判断が遅い。
もっと判断を早く。
少年サッカーの指導の場でよく聞かれる言葉です。
確かに判断を早くすることは大切です。
しかし、そこで言う判断の速さはイコール球離れの早さになっていないでしょうか?
私は、本当に判断が早く、かつ最適な判断をしていたかという観点で、プレーをしっかり見る必要があると思っています。
というのも、ちょっと前にある選手が気になる発言をしていたからです。
あくまで選手間の話で、本意ではないかもしれませんが、「とにかく早めにスペースに蹴っておけばいいんだよ」的な発言を偶然聞いてしまったからです。

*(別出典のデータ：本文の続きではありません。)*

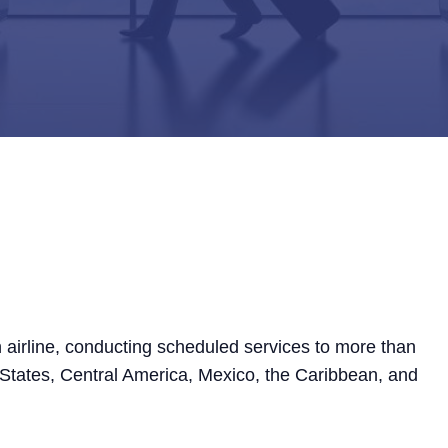
 airline, conducting scheduled services to more than
 States, Central America, Mexico, the Caribbean, and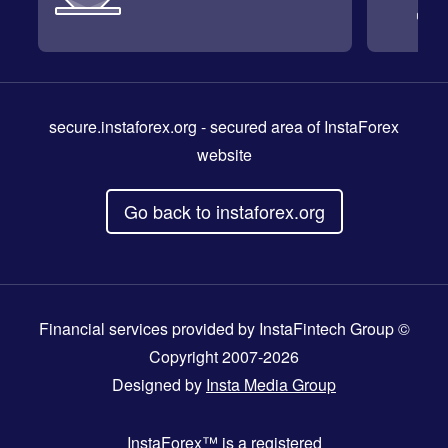
secure.instaforex.org
- secured area of InstaForex
website
Go back to instaforex.org
Financial services provided by InstaFintech Group ©
Copyright 2007-2026
Designed by
Insta Media Group
InstaForex™
is a registered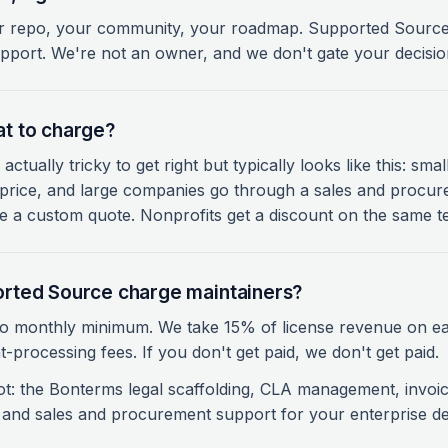
r repo, your community, your roadmap. Supported Source 
port. We're not an owner, and we don't gate your decision
t to charge?
 actually tricky to get right but typically looks like this: sm
ve price, and large companies go through a sales and procu
 a custom quote. Nonprofits get a discount on the same t
rted Source charge maintainers?
o monthly minimum. We take 15% of license revenue on ea
-processing fees. If you don't get paid, we don't get paid.
ot: the Bonterms legal scaffolding, CLA management, invoic
, and sales and procurement support for your enterprise de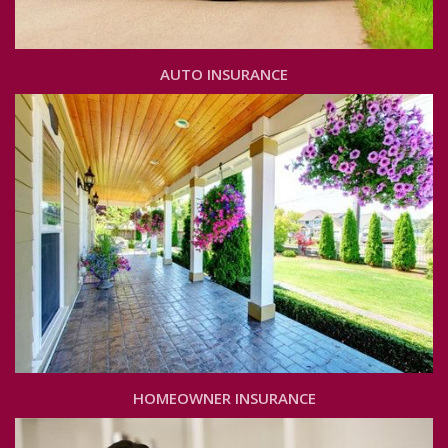
AUTO INSURANCE
HOMEOWNER INSURANCE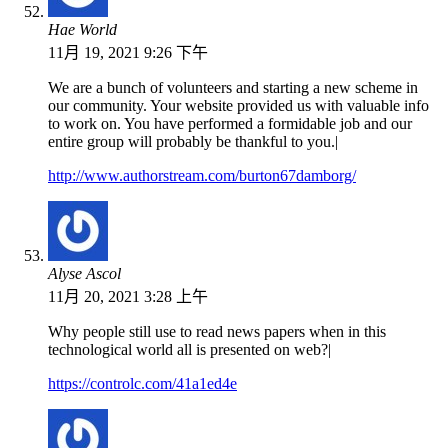
Hae World
11月 19, 2021 9:26 下午
We are a bunch of volunteers and starting a new scheme in
our community. Your website provided us with valuable info
to work on. You have performed a formidable job and our
entire group will probably be thankful to you.|
http://www.authorstream.com/burton67damborg/
Alyse Ascol
11月 20, 2021 3:28 上午
Why people still use to read news papers when in this
technological world all is presented on web?|
https://controlc.com/41a1ed4e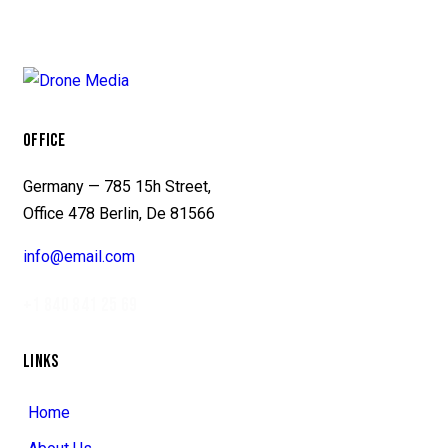
OFFICE
Germany — 785 15h Street,
Office 478 Berlin, De 81566
info@email.com
+1 840 841 25 69
LINKS
Home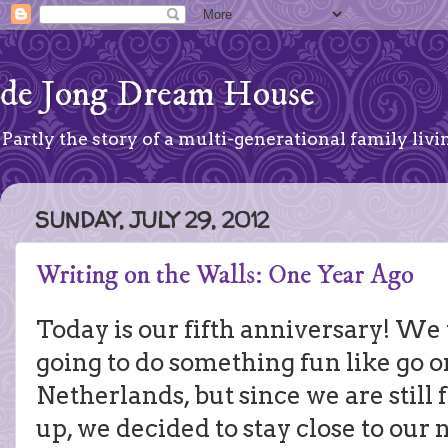
de Jong Dream House
Partly the story of a multi-generational family livin
SUNDAY, JULY 29, 2012
Writing on the Walls: One Year Ago
Today is our fifth anniversary! W
going to do something fun like go on
Netherlands, but since we are still 
up, we decided to stay close to our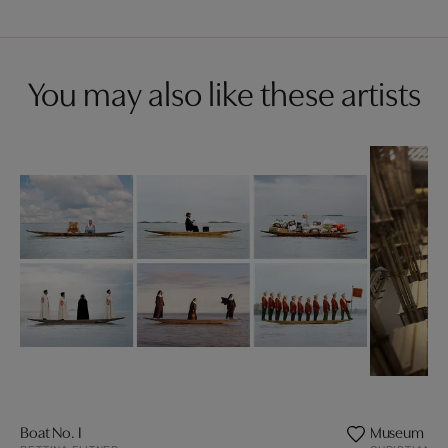
You may also like these artists
Boat No. I
Museum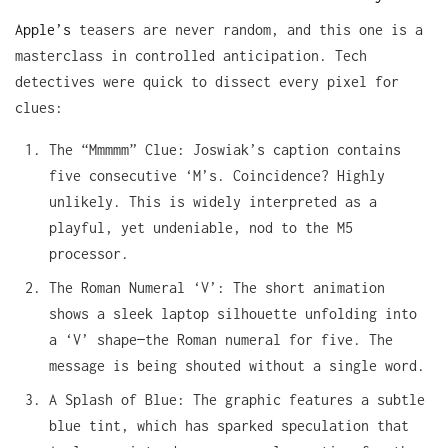
Apple’s
teasers are never random, and this one is a
masterclass in controlled anticipation. Tech
detectives were quick to dissect every pixel for
clues:
The “Mmmmm” Clue: Joswiak’s caption contains
five consecutive ‘M’s. Coincidence? Highly
unlikely. This is widely interpreted as a
playful, yet undeniable, nod to the M5
processor.
The Roman Numeral ‘V’: The short animation
shows a sleek laptop silhouette unfolding into
a ‘V’ shape—the Roman numeral for five. The
message is being shouted without a single word.
A Splash of Blue: The graphic features a subtle
blue tint, which has sparked speculation that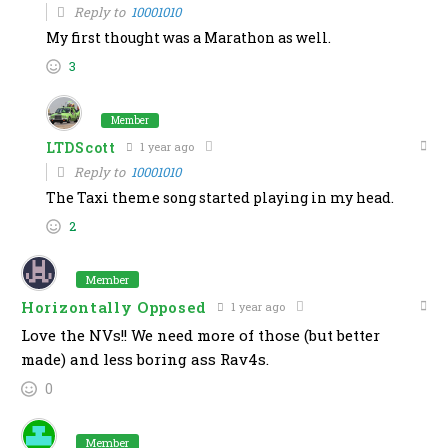
Reply to
10001010
My first thought was a Marathon as well.
3
Member
LTDScott
1 year ago
Reply to
10001010
The Taxi theme song started playing in my head.
2
Member
Horizontally Opposed
1 year ago
Love the NVs!! We need more of those (but better
made) and less boring ass Rav4s.
0
Member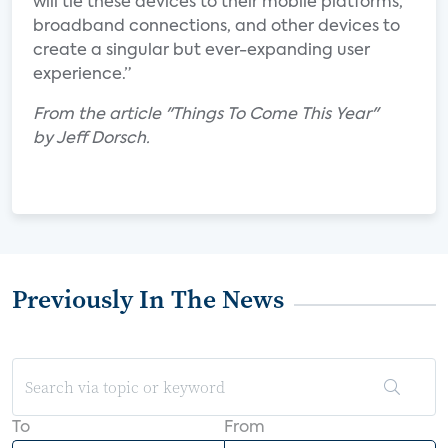
will tie these devices to their mobile platforms,
broadband connections, and other devices to
create a singular but ever-expanding user
experience.”
From the article "Things To Come This Year"
by Jeff Dorsch.
Previously In The News
To
From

また、ある選手が自学年でボールを持てる余裕があるから判断が遅くなっている。判断を早くさせるために上の学年に上げた方が良いのでは?との話を関係者間の会話で聞いたことがありました。
ボールを持てるから判断が遅くなる?
だから選手をボールを余裕をもって持てないレベル(技術的に?フィジカル的に?)のところに置いて判断を早くさせる?
正しいようにも思えますが、私の考えはこうです。
(上記の考えを否定するものではありません)
ボールを持てるから良い判断が出来る
ボールを持てるから早く判断出来る
ボールが持てないという理由で球離れを早くしたら、それは事象としては判断を早くしているように見えますが、実際は判断していないか、判断の選択肢を狭めてしまうことになり、判断スピードが上がったことにはならないと思うのです。
少年サッカーでは、まずはボールを持てる技術を身につけること、次にボールが持てる中でより良い判断が出来るようになること、その上で判断のスピードを早めること。この順序が大事ではないかと思っています。
育成の過程の中で、ボールを持てる選手がボールを持ちすぎる、球離れが遅い、判断が遅い、そんな状況があって良いと考えますし、判断の中でボールを持ち続ける、運ぶという選択をするのも判断だと思います。
彼らは自分のボールを持てる技術レベル(当然相手による)を上げる、複数の選択肢を見る、選択肢からどれを選ぶ、またそのタイミングをじっくりとトライ&エラーで学んでいく時期だと思いますので。
事象にフォーカスして、事象だけを変えようとするアプローチは、いかがなものかと思いました。